Malaysia's Petronas sets up team for renewable energy push

KUALA LUMPUR (Reuters) - Malaysian state-owned oil and gas firm Petroliam Nasional Berhad, or Petronas, has set up a new business within the group to make a push into renewable energy, the head of the new venture said on Tuesday.

A Petronas logo at their office in Kuala Lumpur, Malaysia August 15, 2017. REUTERS/Lai Seng Sin

Petronas has expressed interest over the last year to diversify into renewables amid low oil prices. In March, Chief Executive Wan Zulkiflee Wan Ariffin said Petronas will explore new business areas including new energy and that the company will assess opportunities in solar power.

Jay Mariyappan told an industry forum that the ‘New Energy’ team is in the early stages of looking at options in the renewable energy space.

Mariyappan’s LinkedIn profile shows he started at Petronas in October. Before joining the Malaysian firm, he was managing director of Sindicatum Sustainable Resources, a Singapore-based clean energy developer.

Petronas is the latest oil and gas major to look into the renewables space.

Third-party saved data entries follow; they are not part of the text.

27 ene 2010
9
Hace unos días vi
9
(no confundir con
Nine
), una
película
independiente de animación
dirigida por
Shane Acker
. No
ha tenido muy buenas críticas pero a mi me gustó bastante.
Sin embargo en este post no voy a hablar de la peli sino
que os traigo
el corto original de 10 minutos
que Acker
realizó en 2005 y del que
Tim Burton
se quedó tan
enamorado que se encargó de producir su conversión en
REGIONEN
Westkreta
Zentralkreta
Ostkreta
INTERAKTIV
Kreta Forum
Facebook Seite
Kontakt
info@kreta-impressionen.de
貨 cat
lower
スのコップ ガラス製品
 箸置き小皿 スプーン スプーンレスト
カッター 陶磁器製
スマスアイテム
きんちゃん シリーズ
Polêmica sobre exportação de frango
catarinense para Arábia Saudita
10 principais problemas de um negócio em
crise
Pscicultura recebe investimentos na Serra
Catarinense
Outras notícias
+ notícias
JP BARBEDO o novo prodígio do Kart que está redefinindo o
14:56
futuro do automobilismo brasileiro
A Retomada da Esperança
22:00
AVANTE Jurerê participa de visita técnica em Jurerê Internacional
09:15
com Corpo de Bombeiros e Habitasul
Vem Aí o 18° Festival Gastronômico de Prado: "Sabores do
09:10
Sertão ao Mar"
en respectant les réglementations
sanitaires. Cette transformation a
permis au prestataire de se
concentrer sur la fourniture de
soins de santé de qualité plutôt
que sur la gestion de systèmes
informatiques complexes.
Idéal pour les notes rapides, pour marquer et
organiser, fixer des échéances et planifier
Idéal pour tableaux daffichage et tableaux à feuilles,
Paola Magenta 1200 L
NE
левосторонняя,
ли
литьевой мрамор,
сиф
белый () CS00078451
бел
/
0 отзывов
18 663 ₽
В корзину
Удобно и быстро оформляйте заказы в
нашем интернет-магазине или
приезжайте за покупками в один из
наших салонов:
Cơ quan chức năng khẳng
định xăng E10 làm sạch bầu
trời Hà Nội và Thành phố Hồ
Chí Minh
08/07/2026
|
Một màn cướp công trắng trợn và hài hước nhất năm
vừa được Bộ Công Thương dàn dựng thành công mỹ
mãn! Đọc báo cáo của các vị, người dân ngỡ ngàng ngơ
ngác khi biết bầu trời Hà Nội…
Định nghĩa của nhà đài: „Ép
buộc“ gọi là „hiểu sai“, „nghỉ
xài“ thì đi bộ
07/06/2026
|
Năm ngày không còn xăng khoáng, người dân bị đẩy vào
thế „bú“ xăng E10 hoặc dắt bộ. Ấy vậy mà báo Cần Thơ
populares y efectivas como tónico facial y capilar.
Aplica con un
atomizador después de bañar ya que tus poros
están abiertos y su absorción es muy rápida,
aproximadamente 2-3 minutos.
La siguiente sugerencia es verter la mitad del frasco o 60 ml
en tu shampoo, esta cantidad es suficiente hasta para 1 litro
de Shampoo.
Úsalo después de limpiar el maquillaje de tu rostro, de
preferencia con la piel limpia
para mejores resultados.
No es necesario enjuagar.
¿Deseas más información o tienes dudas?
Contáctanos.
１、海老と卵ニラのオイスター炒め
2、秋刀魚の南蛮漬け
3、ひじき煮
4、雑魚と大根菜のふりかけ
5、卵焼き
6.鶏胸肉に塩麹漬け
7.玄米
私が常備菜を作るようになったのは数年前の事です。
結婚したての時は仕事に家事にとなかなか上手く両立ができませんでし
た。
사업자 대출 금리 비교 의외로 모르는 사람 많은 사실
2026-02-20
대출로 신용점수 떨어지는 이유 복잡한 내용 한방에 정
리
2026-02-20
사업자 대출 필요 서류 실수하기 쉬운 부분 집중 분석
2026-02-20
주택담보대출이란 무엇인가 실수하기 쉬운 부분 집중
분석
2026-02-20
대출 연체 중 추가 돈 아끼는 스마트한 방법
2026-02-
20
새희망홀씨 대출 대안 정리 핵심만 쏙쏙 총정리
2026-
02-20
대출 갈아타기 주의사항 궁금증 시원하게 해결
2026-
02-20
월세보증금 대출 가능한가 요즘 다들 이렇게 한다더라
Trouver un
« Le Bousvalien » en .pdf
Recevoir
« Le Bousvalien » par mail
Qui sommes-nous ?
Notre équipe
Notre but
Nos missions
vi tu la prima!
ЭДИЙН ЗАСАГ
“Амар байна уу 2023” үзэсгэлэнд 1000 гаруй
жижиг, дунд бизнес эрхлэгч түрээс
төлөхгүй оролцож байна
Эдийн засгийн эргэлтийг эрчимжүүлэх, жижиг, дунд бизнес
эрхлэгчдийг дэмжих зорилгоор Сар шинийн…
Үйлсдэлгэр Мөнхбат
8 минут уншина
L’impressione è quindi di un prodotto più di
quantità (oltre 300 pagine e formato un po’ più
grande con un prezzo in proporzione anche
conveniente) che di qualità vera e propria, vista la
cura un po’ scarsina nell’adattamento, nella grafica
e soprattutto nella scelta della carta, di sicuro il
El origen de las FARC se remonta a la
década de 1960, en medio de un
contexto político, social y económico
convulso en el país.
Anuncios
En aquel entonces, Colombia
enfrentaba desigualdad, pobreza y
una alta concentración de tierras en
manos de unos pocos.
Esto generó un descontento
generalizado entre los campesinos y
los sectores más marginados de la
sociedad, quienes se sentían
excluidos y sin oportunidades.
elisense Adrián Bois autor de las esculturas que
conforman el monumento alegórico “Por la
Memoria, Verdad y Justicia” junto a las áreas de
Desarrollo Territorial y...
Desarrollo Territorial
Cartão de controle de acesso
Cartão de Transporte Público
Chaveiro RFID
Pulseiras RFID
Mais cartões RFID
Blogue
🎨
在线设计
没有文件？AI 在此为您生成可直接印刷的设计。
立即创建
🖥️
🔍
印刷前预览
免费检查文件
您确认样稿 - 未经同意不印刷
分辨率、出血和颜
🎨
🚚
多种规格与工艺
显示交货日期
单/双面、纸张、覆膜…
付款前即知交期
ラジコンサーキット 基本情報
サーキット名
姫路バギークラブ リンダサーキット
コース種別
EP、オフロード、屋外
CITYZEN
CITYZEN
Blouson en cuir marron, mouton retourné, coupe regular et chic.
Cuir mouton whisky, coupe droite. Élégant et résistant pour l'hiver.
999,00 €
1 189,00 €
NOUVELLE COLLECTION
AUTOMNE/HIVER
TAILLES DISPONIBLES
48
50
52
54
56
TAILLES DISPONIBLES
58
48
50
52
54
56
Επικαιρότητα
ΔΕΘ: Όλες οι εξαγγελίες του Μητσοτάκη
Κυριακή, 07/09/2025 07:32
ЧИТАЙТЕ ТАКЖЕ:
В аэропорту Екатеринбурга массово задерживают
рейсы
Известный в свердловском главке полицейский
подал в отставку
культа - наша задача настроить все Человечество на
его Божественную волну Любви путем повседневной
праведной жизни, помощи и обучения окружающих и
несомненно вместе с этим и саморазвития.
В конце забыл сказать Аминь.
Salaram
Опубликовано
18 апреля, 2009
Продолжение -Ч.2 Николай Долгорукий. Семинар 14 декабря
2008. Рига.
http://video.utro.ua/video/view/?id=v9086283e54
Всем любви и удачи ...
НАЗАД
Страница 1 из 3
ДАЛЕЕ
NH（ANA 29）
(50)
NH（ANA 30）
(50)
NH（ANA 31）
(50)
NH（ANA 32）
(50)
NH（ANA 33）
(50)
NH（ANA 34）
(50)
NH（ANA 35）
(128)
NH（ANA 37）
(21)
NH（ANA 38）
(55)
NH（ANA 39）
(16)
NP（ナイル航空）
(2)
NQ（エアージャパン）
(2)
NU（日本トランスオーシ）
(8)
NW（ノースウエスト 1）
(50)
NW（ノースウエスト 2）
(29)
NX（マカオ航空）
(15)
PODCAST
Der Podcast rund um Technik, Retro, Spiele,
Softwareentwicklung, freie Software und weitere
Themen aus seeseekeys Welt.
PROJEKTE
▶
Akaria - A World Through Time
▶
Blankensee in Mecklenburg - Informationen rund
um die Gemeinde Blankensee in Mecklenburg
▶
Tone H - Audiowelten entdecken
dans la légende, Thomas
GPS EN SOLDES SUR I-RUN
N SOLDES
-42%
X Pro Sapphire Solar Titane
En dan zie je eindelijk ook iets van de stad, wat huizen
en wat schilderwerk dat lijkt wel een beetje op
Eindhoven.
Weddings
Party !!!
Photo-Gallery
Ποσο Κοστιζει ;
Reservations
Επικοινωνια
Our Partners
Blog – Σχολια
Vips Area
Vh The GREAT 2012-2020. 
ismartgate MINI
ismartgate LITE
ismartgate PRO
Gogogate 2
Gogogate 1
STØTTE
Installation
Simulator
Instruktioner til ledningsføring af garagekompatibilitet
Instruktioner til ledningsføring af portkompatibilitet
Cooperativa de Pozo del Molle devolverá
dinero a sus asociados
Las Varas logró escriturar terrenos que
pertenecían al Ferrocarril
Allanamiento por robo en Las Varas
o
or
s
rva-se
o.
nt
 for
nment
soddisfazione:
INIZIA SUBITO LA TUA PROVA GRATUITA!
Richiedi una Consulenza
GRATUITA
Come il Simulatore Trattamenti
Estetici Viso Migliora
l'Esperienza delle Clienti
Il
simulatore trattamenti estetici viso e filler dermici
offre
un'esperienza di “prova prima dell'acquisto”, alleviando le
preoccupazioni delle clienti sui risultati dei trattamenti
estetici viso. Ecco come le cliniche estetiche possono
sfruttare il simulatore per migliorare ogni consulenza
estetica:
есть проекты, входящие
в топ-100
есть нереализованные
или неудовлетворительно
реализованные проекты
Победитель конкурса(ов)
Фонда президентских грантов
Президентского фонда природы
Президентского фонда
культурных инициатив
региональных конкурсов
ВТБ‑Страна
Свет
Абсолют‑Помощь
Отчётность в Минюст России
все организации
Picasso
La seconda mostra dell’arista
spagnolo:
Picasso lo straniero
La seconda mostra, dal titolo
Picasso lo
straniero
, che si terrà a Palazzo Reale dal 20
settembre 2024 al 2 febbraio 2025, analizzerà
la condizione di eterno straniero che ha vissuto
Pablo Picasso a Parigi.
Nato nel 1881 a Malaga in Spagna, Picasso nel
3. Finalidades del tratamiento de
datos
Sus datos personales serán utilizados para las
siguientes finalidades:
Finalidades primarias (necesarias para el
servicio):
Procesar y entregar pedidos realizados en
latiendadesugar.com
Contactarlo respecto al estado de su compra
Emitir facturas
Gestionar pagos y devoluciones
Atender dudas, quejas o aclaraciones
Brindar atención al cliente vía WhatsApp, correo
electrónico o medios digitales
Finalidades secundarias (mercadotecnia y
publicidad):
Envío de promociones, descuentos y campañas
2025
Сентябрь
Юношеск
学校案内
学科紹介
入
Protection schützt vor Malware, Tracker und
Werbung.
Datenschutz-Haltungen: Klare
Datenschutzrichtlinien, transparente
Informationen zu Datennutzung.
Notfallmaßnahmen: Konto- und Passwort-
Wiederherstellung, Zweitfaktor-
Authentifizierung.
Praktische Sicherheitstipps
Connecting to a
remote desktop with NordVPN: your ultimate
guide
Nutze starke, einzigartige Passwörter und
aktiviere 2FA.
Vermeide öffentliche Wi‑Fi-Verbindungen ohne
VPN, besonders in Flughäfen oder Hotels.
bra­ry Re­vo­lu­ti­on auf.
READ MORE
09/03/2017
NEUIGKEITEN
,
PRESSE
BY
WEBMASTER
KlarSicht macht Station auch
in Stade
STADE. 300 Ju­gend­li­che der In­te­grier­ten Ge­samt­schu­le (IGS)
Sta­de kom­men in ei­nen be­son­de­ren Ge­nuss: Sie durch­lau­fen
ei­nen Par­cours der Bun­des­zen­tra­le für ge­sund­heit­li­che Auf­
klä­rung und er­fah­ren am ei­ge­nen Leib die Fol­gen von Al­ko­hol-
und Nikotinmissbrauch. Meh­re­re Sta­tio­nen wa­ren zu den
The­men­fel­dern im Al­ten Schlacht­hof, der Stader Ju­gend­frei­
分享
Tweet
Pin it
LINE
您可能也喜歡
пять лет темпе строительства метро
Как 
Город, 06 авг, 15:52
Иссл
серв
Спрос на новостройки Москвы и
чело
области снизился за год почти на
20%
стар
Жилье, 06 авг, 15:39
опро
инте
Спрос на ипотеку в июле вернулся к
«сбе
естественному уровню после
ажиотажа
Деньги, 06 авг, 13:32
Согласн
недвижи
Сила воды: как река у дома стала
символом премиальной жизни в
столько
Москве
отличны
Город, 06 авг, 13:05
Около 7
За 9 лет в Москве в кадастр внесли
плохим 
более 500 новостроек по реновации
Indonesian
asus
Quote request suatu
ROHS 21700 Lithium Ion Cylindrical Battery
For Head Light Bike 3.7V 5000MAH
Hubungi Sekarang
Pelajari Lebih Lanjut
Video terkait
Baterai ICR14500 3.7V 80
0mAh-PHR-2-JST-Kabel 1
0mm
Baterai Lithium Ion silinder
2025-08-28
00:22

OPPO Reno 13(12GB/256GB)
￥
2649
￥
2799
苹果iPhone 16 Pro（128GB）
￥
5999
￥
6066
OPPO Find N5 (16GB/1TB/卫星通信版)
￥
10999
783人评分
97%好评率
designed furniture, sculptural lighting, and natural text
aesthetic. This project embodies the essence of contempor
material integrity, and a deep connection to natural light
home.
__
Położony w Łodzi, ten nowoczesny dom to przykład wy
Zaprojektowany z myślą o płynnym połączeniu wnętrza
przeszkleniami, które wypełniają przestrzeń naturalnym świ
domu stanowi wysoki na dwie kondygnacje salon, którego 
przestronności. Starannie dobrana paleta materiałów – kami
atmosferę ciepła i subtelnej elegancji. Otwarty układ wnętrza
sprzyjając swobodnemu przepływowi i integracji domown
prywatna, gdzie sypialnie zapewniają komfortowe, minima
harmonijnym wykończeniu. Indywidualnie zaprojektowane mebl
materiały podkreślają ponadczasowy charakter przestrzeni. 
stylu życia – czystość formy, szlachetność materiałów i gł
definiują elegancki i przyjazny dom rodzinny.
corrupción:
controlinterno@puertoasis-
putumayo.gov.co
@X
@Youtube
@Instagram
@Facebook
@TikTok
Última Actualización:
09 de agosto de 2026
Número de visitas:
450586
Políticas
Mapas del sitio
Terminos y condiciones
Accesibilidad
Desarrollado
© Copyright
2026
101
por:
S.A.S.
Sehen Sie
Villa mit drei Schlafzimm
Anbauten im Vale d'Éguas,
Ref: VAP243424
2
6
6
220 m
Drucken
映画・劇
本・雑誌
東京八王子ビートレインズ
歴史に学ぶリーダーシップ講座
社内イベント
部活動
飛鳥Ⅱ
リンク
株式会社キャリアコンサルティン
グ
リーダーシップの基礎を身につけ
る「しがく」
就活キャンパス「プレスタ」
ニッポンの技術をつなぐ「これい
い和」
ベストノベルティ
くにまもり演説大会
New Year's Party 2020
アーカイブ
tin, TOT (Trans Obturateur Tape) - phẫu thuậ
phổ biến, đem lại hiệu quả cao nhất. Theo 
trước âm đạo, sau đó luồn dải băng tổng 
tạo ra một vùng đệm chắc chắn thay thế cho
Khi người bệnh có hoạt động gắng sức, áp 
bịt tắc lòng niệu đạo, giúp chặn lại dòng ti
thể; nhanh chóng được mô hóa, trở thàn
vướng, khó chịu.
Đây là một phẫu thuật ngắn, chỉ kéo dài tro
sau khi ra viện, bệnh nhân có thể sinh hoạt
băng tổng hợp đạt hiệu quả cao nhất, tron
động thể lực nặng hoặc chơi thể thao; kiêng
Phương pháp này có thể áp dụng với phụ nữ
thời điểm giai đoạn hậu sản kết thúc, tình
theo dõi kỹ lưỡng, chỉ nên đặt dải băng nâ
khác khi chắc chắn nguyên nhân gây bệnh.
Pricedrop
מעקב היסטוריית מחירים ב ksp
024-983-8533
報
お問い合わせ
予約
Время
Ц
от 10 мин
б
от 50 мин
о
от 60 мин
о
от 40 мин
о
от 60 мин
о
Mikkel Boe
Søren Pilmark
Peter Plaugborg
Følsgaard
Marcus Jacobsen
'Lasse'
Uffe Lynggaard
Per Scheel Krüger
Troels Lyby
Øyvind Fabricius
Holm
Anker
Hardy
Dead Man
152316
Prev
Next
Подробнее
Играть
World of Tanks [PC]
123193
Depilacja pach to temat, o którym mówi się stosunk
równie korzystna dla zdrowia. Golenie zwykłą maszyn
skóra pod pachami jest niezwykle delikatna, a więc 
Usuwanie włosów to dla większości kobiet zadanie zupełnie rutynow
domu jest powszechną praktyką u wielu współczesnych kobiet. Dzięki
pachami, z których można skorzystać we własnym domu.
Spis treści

Top oil companies including Royal Dutch Shell, BP and Total are investing more in cleaner energy sources such as solar and wind power and electric vehicle technology.

Petronas is the sole manager of Malaysia’s oil and gas reserves and is a significant contributor to government revenue.

Earlier this month, the International Renewable Energy Agency (IRENA) said Southeast Asia is a potential hotspot for renewable energy, yet the region has not met expectations because it lacks policy frameworks that would encourage investment.

Global renewable capacity, excluding hydro, has soared from under 100,000 megawatts (MW) in 2000 to more than 1 million MW in 2017, according to IRENA data.

Only a tiny portion of that has come in Southeast Asia, though more efforts have been made recently.

The Association of Southeast Asian Nations plans to generate 23 percent of its primary energy needs from renewables by 2025, up from just over 10 percent now.